Ann comments on Language Models Don’t Learn the Physical Manifestation of Language

Ann 23 Feb 2024 12:46 UTC
2 points
1
GPT-4 has vision multimodality, in terms of being able to take image input, but it uses DALLE for image generation.
- Chris_Leong 23 Feb 2024 14:56 UTC
  2 points
  0
  Parent
  Does GPT-4 directly handle the image input or is it converted to text by a separate model then fed into GPT-4?
  - Ann 23 Feb 2024 16:33 UTC
    3 points
    0
    Parent
    Directly handles the image input. Transformers in general are quite flexible in what data they handle, but it may not have been trained to generate (or good at generating) image data.
    - Bruce W. Lee 23 Feb 2024 17:06 UTC
      1 point
      0
      Parent
      Out of genuine curiosity, can you link to your sources?
      - Ann 23 Feb 2024 17:30 UTC
        1 point
        0
        Parent
        https://platform.openai.com/docs/guides/vision and https://openai.com/contributions/gpt-4v are good places to start. https://arxiv.org/abs/2303.08774 is specific in the abstract that the model “can accept image and text inputs and produce text outputs”.
        
        … Not certain the best place to start with multimodal transformers in general. Transformers can work with all kinds of data, and there’s a variety of approaches to multimodality.
        
        Edit: This one—https://arxiv.org/abs/2304.08485 - which gets into the weeds of implementation, does seem to in a sense glue two models together and train them from there; but it’s not so much connecting different models as mapping image data to language embeddings. (And they are the same model.)
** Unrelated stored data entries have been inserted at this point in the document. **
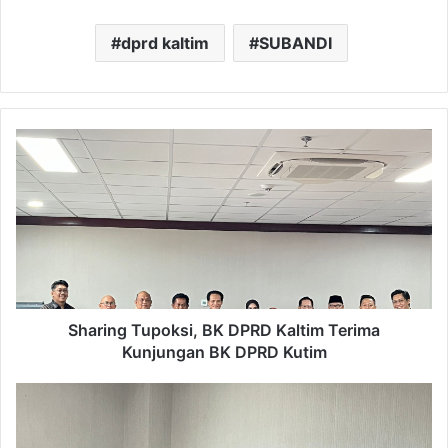
dprd kaltim
SUBANDI
Sharing
Tupoksi,
BK
DPRD
Kaltim
Terima
Kunjungan
BK
DPRD
Kutim
Sharing Tupoksi, BK DPRD Kaltim Terima
Kunjungan BK DPRD Kutim
Inovasi
Baru
DPRD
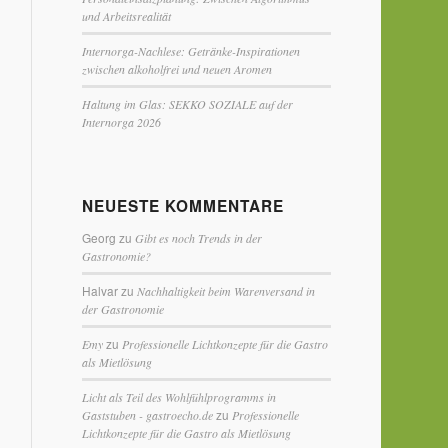
und Arbeitsrealität
Internorga-Nachlese: Getränke-Inspirationen
zwischen alkoholfrei und neuen Aromen
Haltung im Glas: SEKKO SOZIALE auf der
Internorga 2026
NEUESTE KOMMENTARE
Georg
zu
Gibt es noch Trends in der
Gastronomie?
Halvar
zu
Nachhaltigkeit beim Warenversand in
der Gastronomie
zu
Emy
Professionelle Lichtkonzepte für die Gastro
als Mietlösung
Licht als Teil des Wohlfühlprogramms in
zu
Gaststuben - gastroecho.de
Professionelle
Lichtkonzepte für die Gastro als Mietlösung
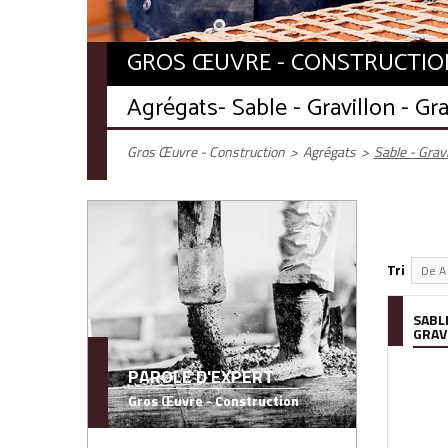
GROS ŒUVRE - CONSTRUCTIO
Agrégats
- Sable - Gravillon - Gra
Gros Œuvre - Construction
>
Agrégats
>
Sable - Gravi
Tri
De A 
SABLE
GRAV
PAROLE D'EXPERT
Gros Œuvre - Construction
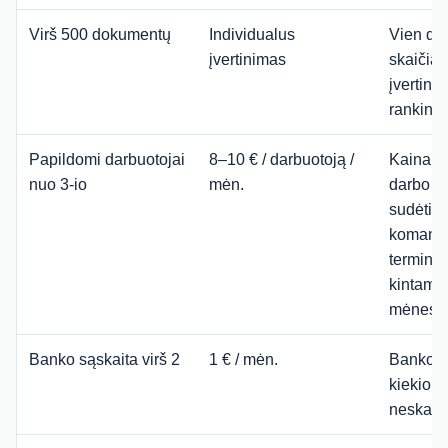
Virš 500 dokumentų
Individualus
Vien do
įvertinimas
skaičia
įvertina
rankinio
Papildomi darbuotojai
8–10 € / darbuotoją /
Kaina p
nuo 3-io
mėn.
darbo u
sudėtin
komandi
terminuo
kintamų g
mėnesio
Banko sąskaita virš 2
1 € / mėn.
Banko o
kiekio at
neskaič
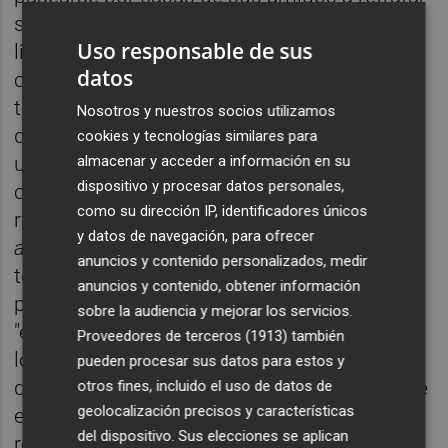
sus cumpleaños, con ello conformó un foto
Uso responsable de sus
libro en el que hacía una recopilación de las
datos
celebraciones, pero ahí ya sabía que este
tema tenía que ir más allá: la incomprensión
Nosotros y nuestros socios utilizamos
de la vida, la vejez y las edades pueden ser
cookies y tecnologías similares para
almacenar y acceder a información en su
una Falla, poniendo sobre la mesa, una
dispositivo y procesar datos personales,
conversación que para muchos pueda
como su dirección IP, identificadores únicos
resultar tabú. El planteamiento de
Per molts
y datos de navegación, para ofrecer
anys
evidencia nuestra relación con este
anuncios y contenido personalizados, medir
tema, que a su vez en según que casos
anuncios y contenido, obtener información
pueda resultar “privilegiada”, o incluso
sobre la audiencia y mejorar los servicios.
"elitista" la idea de la celebración, tal y como
Proveedores de terceros (1913)
también
lo comprende Reyes: “Puede parecer que
pueden procesar sus datos para estos y
quien tenga tiempo a pararse y pensar sobre
otros fines, incluido el uso de datos de
geolocalización precisos y características
este tema es porque puede parar para ello”,
del dispositivo. Sus elecciones se aplican
reflexiona, “o que realmente nadie quiere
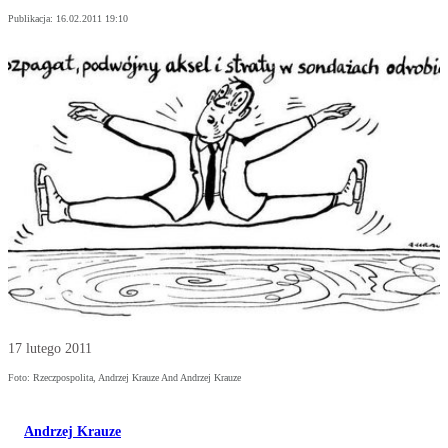
Publikacja:
16.02.2011 19:10
17 lutego 2011
Foto: Rzeczpospolita, Andrzej Krauze And Andrzej Krauze
Andrzej Krauze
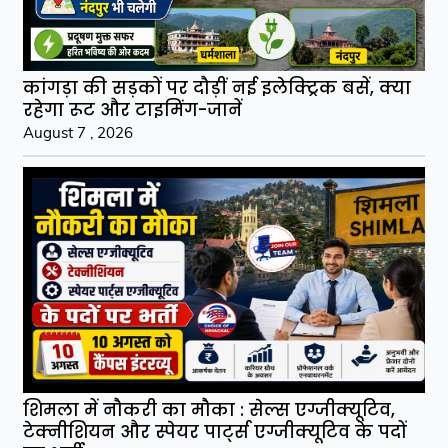
कांगड़ा की सड़कों पर दौड़ीं नई इलेक्ट्रिक बसें, क्या
रहेगा रूट और टाइमिंग-जानें
August 7 , 2026
शिमला में नौकरी का मौका : सेल्स एग्जीक्यूटिव,
टेक्नीशियन और स्पेयर पार्ट्स एग्जीक्यूटिव के पदों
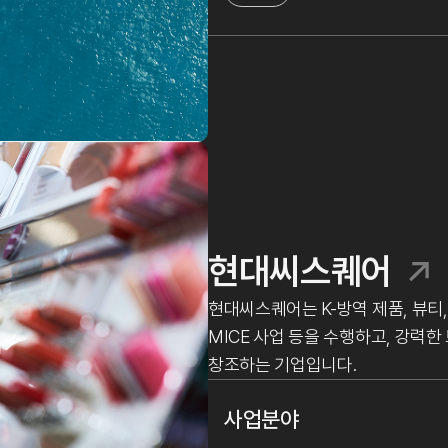
현대씨스퀘어
현대씨스퀘어는 K-방역 제품, 뷰티,
MICE 사업 등을 수행하고, 강력
창조하는 기업입니다.
사업분야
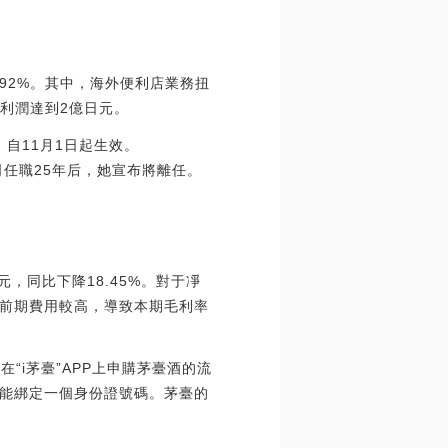
92%。其中，海外便利店業務扭
利潤達到2億日元。
，自11月1日起生效。
公司任職25年后，她宣布將離任。
元，同比下降18.45%。對于凈
前期費用較高，導致本期毛利率
“i茅臺”APP上申購茅臺酒的流
能綁定一個身份證號碼。茅臺的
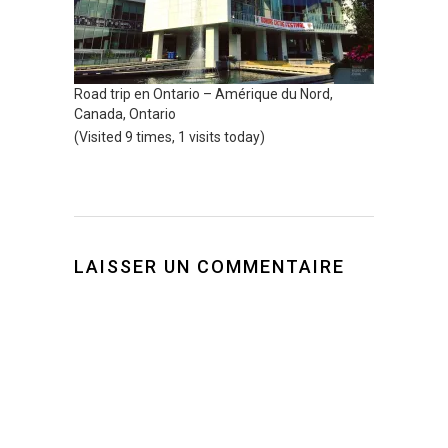
Road trip en Ontario – Amérique du Nord,
Canada, Ontario
(Visited 9 times, 1 visits today)
LAISSER UN COMMENTAIRE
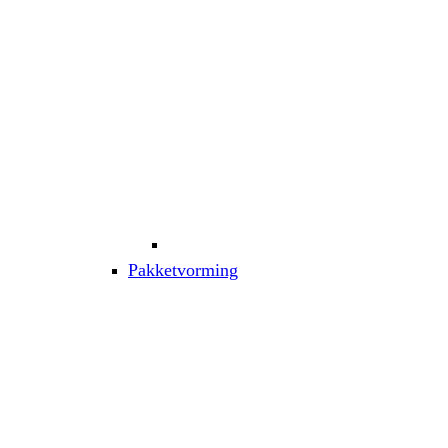
Pakketvorming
        Bruce W. Lee 23 Feb 2024 18:14 UTC
        1 point
        0
        Parent
        Regarding the visual instruction tuning paper, see (https://arxiv.org/pdf/2402.11349.pdf, Table 5). Though this experiment on multi-modality was rather simple, I think it does show that it’s not a convenient way to improve on H-Test.
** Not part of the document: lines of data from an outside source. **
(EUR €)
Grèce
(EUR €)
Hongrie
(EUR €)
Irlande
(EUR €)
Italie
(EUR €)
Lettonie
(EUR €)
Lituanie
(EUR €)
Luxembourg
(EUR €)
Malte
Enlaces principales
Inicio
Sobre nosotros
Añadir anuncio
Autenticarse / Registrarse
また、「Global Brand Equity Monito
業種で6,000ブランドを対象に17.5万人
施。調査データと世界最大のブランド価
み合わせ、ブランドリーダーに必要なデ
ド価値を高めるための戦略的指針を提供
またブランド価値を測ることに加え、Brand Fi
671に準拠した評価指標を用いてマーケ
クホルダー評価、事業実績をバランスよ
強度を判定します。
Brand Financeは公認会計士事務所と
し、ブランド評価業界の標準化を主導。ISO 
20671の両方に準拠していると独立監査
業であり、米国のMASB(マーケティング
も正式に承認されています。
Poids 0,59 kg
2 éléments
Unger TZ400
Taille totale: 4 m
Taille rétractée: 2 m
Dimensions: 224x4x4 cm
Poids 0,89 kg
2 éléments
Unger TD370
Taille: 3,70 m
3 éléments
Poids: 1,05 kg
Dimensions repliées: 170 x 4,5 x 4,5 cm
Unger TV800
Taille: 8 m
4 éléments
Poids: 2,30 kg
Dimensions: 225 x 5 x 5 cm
        Ann 23 Feb 2024 20:12 UTC
        1 point
        0
        Parent
        Yeah; I do wonder just how qualitatively different GPT4 or Gemini’s multimodality is from the ‘glue a vision classifier on then train it’ method LLaVa uses, since I don’t think we have specifics. Suspect it trained on image data from the start or near it rather than gluing two different transformers together, but hard to be sure.